There are no thing that are clearly just or clearly wrong as far as I know, there are only things that are just for many and things that are wrong for many.
To justifiy an action is not to make an act just; it's to show that it's just. Sometimes, we need to show that an act is just.
The State is not "someone" at all. It is a political entity. And, it is supposed to be neutral. Sometimes, of course, what is supposed to be is not.
Oh, I don't know. It seems to me that torturing, raping, and then killing a little child, is a good candidate for an action that is clearly wrong, as well as "wrong for" most people. Which is to say, something that most people believe is wrong. And, I am sure we can both think of other actions of that kind which are clearly wrong, and not just believed wrong.
If you wish the death penalty to be just, get the prisoner to agree that the crime he did and admits to demands death,
Could it be justifiable to put to death an innocent person? A person who for some reason or another slipped through the cracks of the system and wound up on the chopping block. Would that be alright? Maybe that never happens, only the guilty are found guilty. Maybe innocent people are never found guilty of crimes?
I think it would be far worse to put to death an wrongly accused innocent person.
Somehow, I don't think that consulting someone on his own sentence who is parti pris is an intelligent thing to do. I have never heard that the State is incorporated, and, in any case, a legal person is not really a person. It is a legal fiction.
Well we are all that...We convict the guilty to preserve our own innocence, but clearly the action is never complete... And we used to do so when we believed even the gods practiced group responsibility, and that all were stained with the blood of the victim if the innocent did not remove the guilty...When people were honorable they could counted on to admit their actions freely...In the discussion of Justice in Ethics, Aristotle quotes Euripides from Orestes: "I slew my mother, that is my tail in brief."
"Were You both willing, or unwilling both?"
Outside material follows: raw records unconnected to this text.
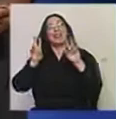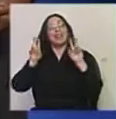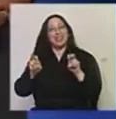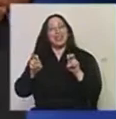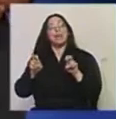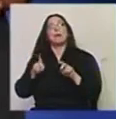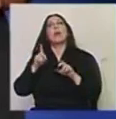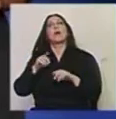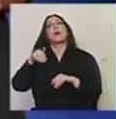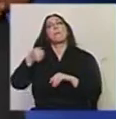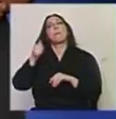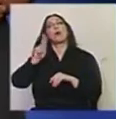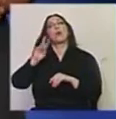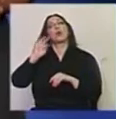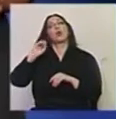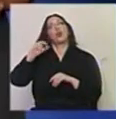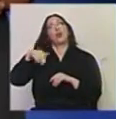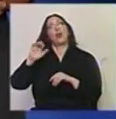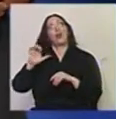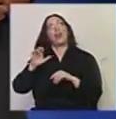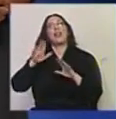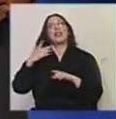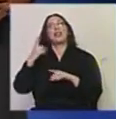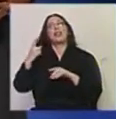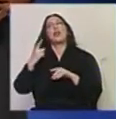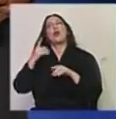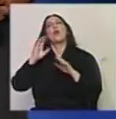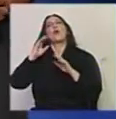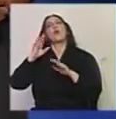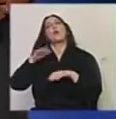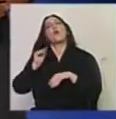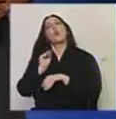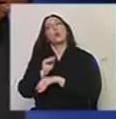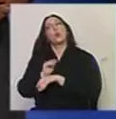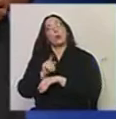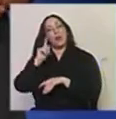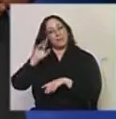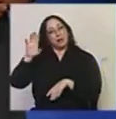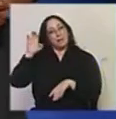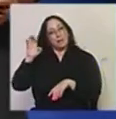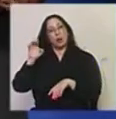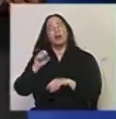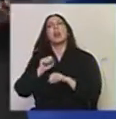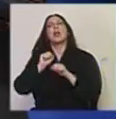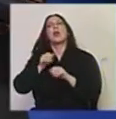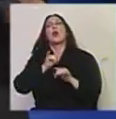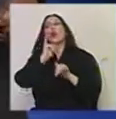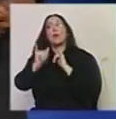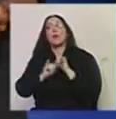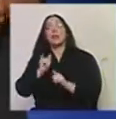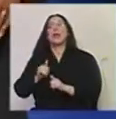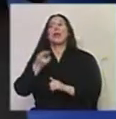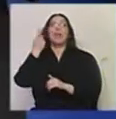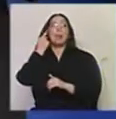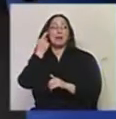con Sergio Mautoni, que es el director nacional de Cultura, y haciendo memoria de que ya pueden enviar tus comentarios, experiencias,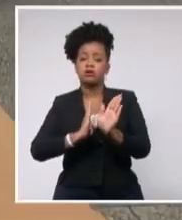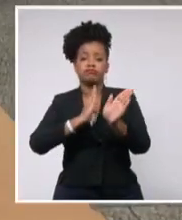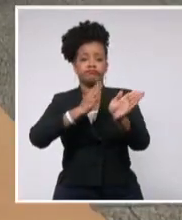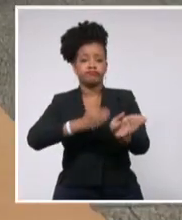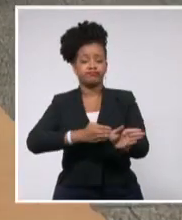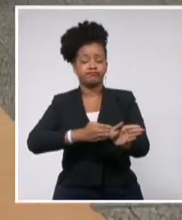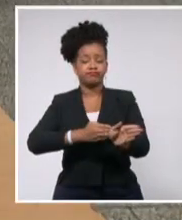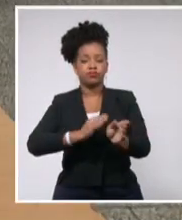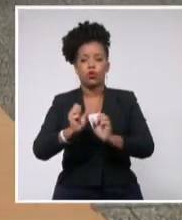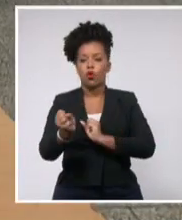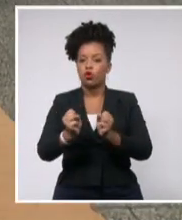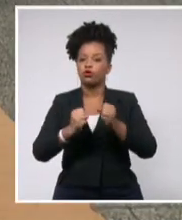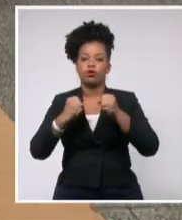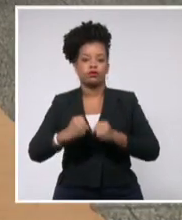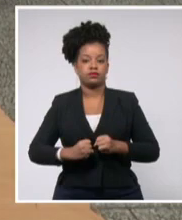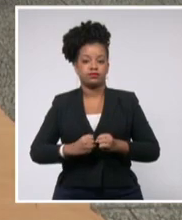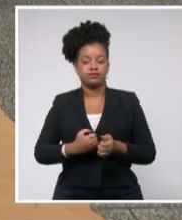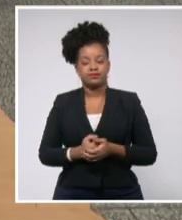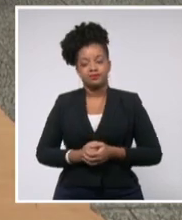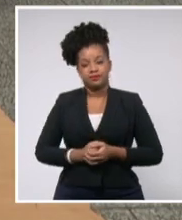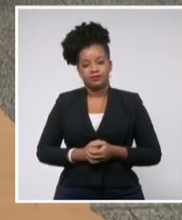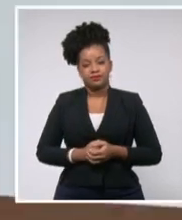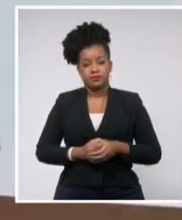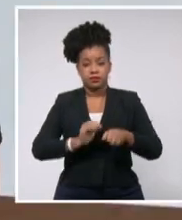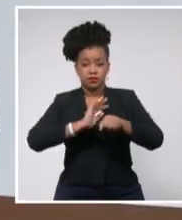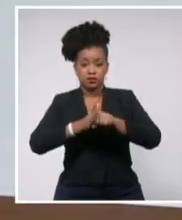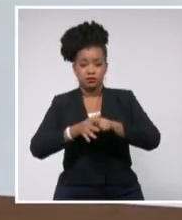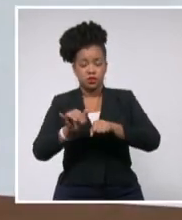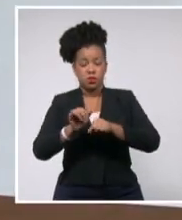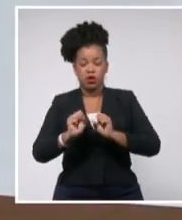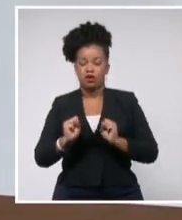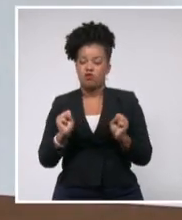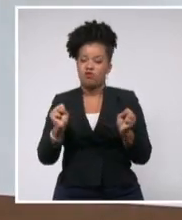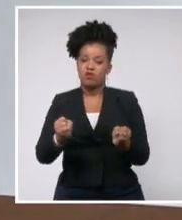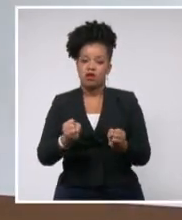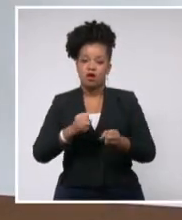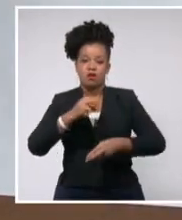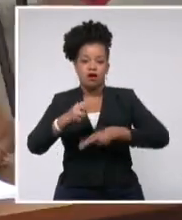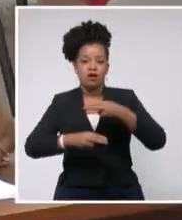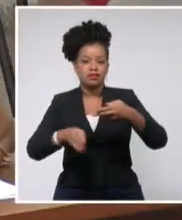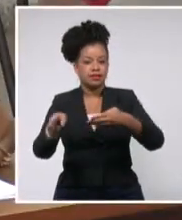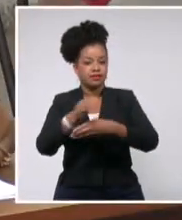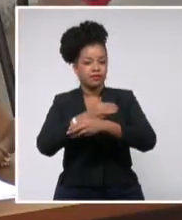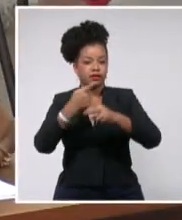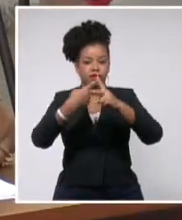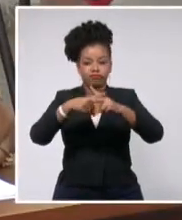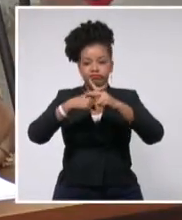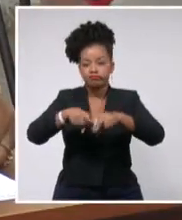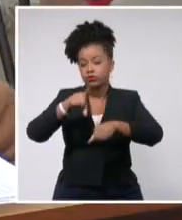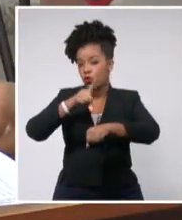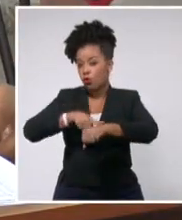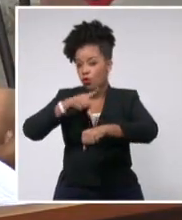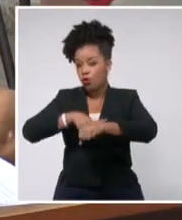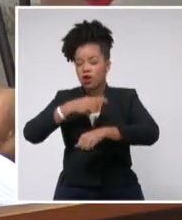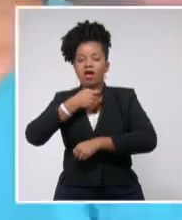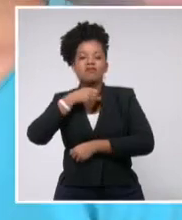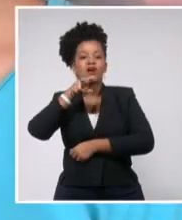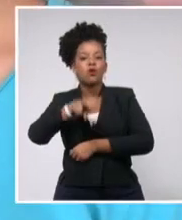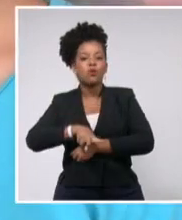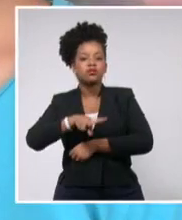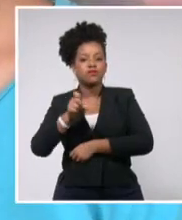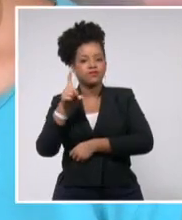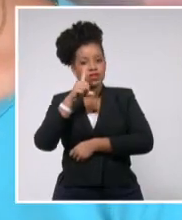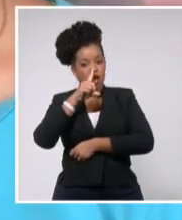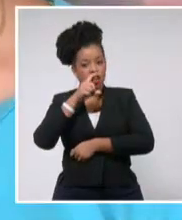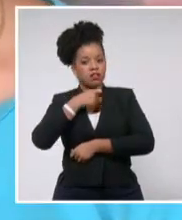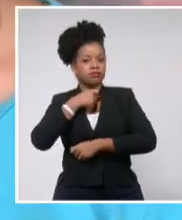permanente. La COVID-19 ha forzado una serie de reajustes en los horarios y en las evaluaciones finales. La universidad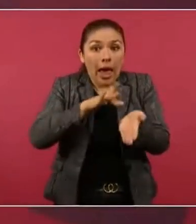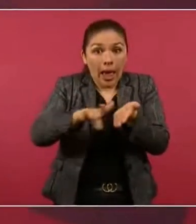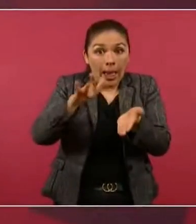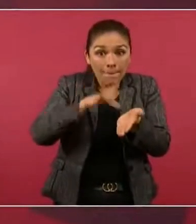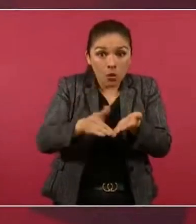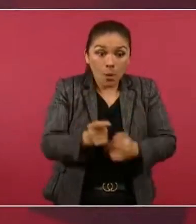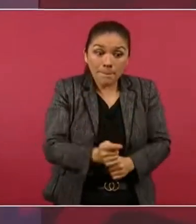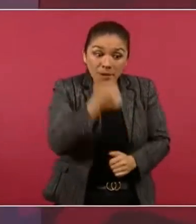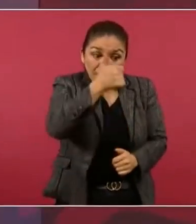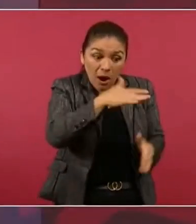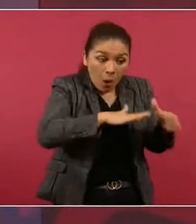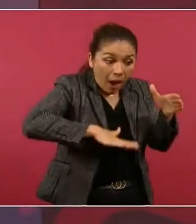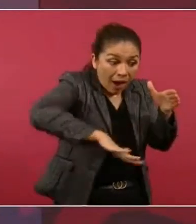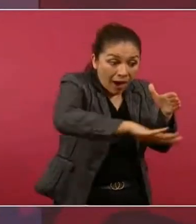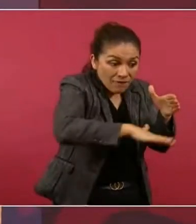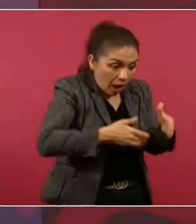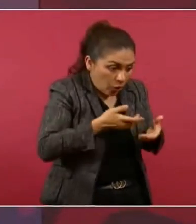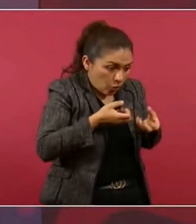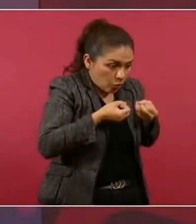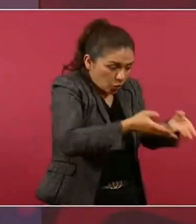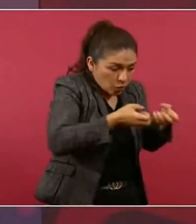para arriba.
As this section is on the question of whether a person can wiillingly be treated unjustly, it is relevent... If the convict agrees with the sentence of death, it is not unjust..I would say that the willingness usually has nothing to do with the suffering of injustice, because it is knowledge which gives people choice... It often happens that people do have the choice between one injustice or another, but that is no choice... And it happens that people are presented with no choice in the course of their lives that often leads to the suffering of injustice as inevitable, and it is not without the intent of others to defraud them of their choice... From my memory, since I have not read all of Aristotle in years, He concluded that people cannot willingly suffer injustice... We will to belong to society and every other relationship we can think of, and must often suffer injustice in the course of maintaining our relationships... Does our need for relationships for which we suffer injustice count as will even when it is clearly an unconscious need we seek to satisfy??? When Orestes killed, it was essential according to the rules of his community, which his mother recognized as fully as he...Yet, upon interrogation he was expected to answer truthfully, as an honorable man...I would have trouble killing some one who professed innocence, or extenuating circumstances... I would not have nearly so much problem with assisting some guilty party who admitted guilt and accepted execution in preference to the humiliation of prison for life...The acceptence of the penalty is the justification of it...That is the act which makes the execution just....
Either feud, or tribal justice as pacticed by Orestes is better than the whole society being fouled by inadvertant injustice...Might does not make right, and nothing is more terrible than might when right is not its first concern...
But what did putting it into quotes indicate? What was I supposed to understand by that? I suppose that you used quotes to indicate something to your reader-didn't you?
I was once in a restaurant, and I saw one door marked, ""Women", and another marked, "Men". What do you suppose that meant?